I also did not know that 'cells differ according to sex irrespective of their history of exposure to sex hormones': for example, muscle-stem cells transplanted from a male donor won't regenerate in the way that cells from a female donor will. (I found this fascinating and weird: my further reading is noted at the end of this review.)

A lot of the book, with its relentless onslaught of figures, covered familiar territory, even if I wasn't aware of the specific data. As a woman at the lower end of the height curve, I am all too accustomed to a world designed for people taller, stronger and with a different distribution of fat and muscle. I have experienced sexism in every area of life, and am constantly aware of my physical vulnerability and the risk I take by being in possession of a female body in public. The only reason I don't have an unpaid care burden is because I am, in sociological parlance, 'unencumbered' by care responsibilities.

But I can still be enraged by the ways in which female experience is ignored, discounted or deprioritised. I was fascinated (and furious) by Perez' account of how female farming practices are dismissed: "Hoeing can be easily started and stopped, meaning that it can be combined with childcare. The same cannot be said for a heavy tool drawn by a powerful animal....female farmers in this area didn’t see yields as the most important thing.
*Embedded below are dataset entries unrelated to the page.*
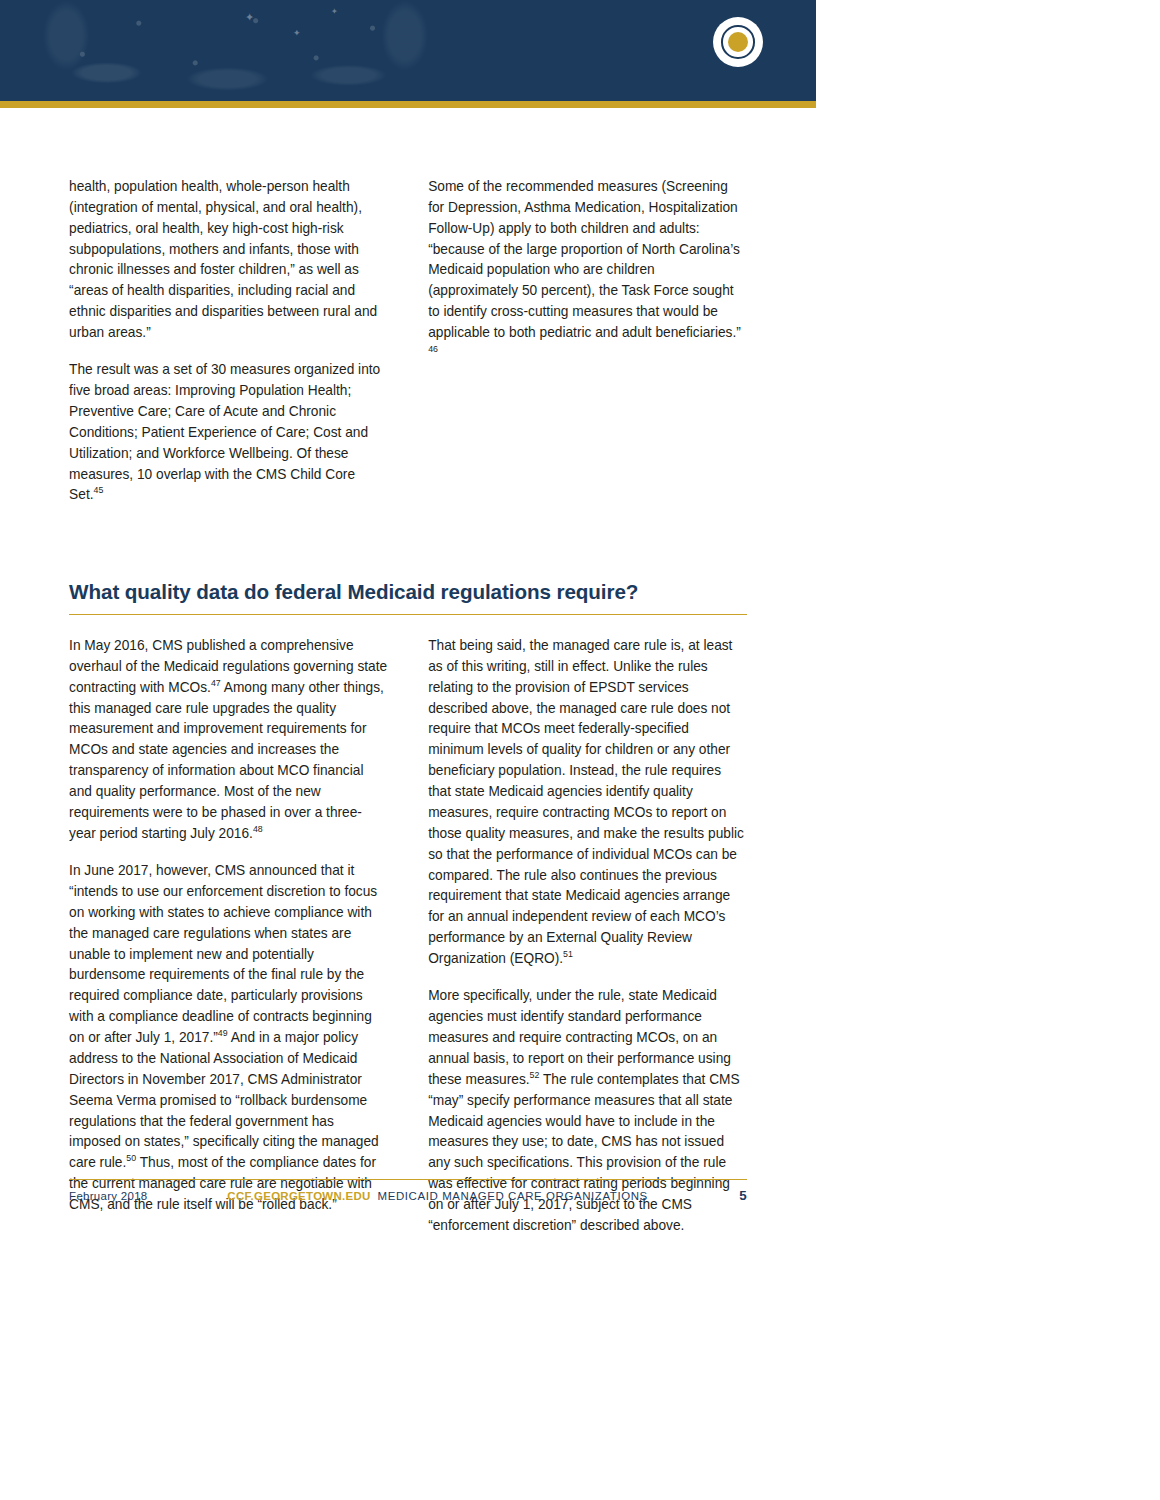✦ ✦ ✦
health, population health, whole-person health (integration of mental, physical, and oral health), pediatrics, oral health, key high-cost high-risk subpopulations, mothers and infants, those with chronic illnesses and foster children,” as well as “areas of health disparities, including racial and ethnic disparities and disparities between rural and urban areas.”
The result was a set of 30 measures organized into five broad areas: Improving Population Health; Preventive Care; Care of Acute and Chronic Conditions; Patient Experience of Care; Cost and Utilization; and Workforce Wellbeing. Of these measures, 10 overlap with the CMS Child Core Set.45
Some of the recommended measures (Screening for Depression, Asthma Medication, Hospitalization Follow-Up) apply to both children and adults: “because of the large proportion of North Carolina’s Medicaid population who are children (approximately 50 percent), the Task Force sought to identify cross-cutting measures that would be applicable to both pediatric and adult beneficiaries.” 46
What quality data do federal Medicaid regulations require?
In May 2016, CMS published a comprehensive overhaul of the Medicaid regulations governing state contracting with MCOs.47 Among many other things, this managed care rule upgrades the quality measurement and improvement requirements for MCOs and state agencies and increases the transparency of information about MCO financial and quality performance. Most of the new requirements were to be phased in over a three-year period starting July 2016.48
In June 2017, however, CMS announced that it “intends to use our enforcement discretion to focus on working with states to achieve compliance with the managed care regulations when states are unable to implement new and potentially burdensome requirements of the final rule by the required compliance date, particularly provisions with a compliance deadline of contracts beginning on or after July 1, 2017.”49 And in a major policy address to the National Association of Medicaid Directors in November 2017, CMS Administrator Seema Verma promised to “rollback burdensome regulations that the federal government has imposed on states,” specifically citing the managed care rule.50 Thus, most of the compliance dates for the current managed care rule are negotiable with CMS, and the rule itself will be “rolled back.”
That being said, the managed care rule is, at least as of this writing, still in effect. Unlike the rules relating to the provision of EPSDT services described above, the managed care rule does not require that MCOs meet federally-specified minimum levels of quality for children or any other beneficiary population. Instead, the rule requires that state Medicaid agencies identify quality measures, require contracting MCOs to report on those quality measures, and make the results public so that the performance of individual MCOs can be compared. The rule also continues the previous requirement that state Medicaid agencies arrange for an annual independent review of each MCO’s performance by an External Quality Review Organization (EQRO).51
More specifically, under the rule, state Medicaid agencies must identify standard performance measures and require contracting MCOs, on an annual basis, to report on their performance using these measures.52 The rule contemplates that CMS “may” specify performance measures that all state Medicaid agencies would have to include in the measures they use; to date, CMS has not issued any such specifications. This provision of the rule was effective for contract rating periods beginning on or after July 1, 2017, subject to the CMS “enforcement discretion” described above.
February 2018
CCF.GEORGETOWN.EDU MEDICAID MANAGED CARE ORGANIZATIONS
5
They cared about other factors like how much land preparation and weeding these crops required, because these are female jobs. And they cared about how long, ultimately, the crops would take to cook (another female job)." [loc 2650-2735] The perils of bias in voice recognition systems: "a woman who had bought a 2012 Ford Focus, only to find that its voice-command system only listened to her husband, even though he was in the passenger seat" [2922]. I wonder about statistics like this one: "among men and women who smoke the same number of cigarettes, women are 20–70% more likely to develop lung cancer" [3450] and how different the anti-smoking campaign might have been if the propensity had been reversed.

The book does present gender, and biological sex, as a binary. I don't think it aims to erase trans, nonbinary, intersex experience, but it certainly doesn't focus on them. Regarding 'the female body', I found it useful to mentally translate this as 'bodies assigned female at birth' (AFAB): while there are distinct differences between AFAB bodies and AMAB bodies, not all AFAB bodies belong to women, just as not all AMAB bodies belong to men.

This book made me very angry. It was refreshing, informative and infuriating. And it is extremely well referenced, for anyone wishing to read more on any of Perez' statements.

Fulfils the 'A Nonfiction Book Focused on Social Justice' prompt of the Reading Women Challenge 2021.

Thursday, September 16, 2021

2021/110: Out, Proud and Prejudiced -- Megan Reddaway

Darius looked him up and down and said, "Just about fuckable, I suppose, but hardly up to my standards." [p. 13]

M/M modern AU of Pride and Prejudice. Bennet Rourke is a hospitality student: Darius Lanniker is a wealthy lawyer, slumming it with his friend Tim who's just bought an art gallery in Meriton. Tim falls in love with Bennet's housemate Jamie, but Bennet and Darius -- despite a frisson of sexual attraction between them, and a shared interest in rock-climbing -- do not get along. Bennet would rather hang out with Darius's stepbrother, Wyndham, and support his friends when drama strikes. Only gradually does he revisit his prejudices and assumptions, and realise that Darius is not the villain here.

This was fun, though there were a few plot threads that seemed to be left dangling (Bennet's family, for instance), and some characters who could have been more developed. I enjoyed spotting the parallels between this and Austen, and I like the way in which Reddaway kept the essential plot while giving it a thoroughly modern setting. Perhaps the enormity of Wyndham's crimes has, after all, the impact that Wickham's behaviour would have had in Austen's time -- though Wyndham is considerably more destructive to more people.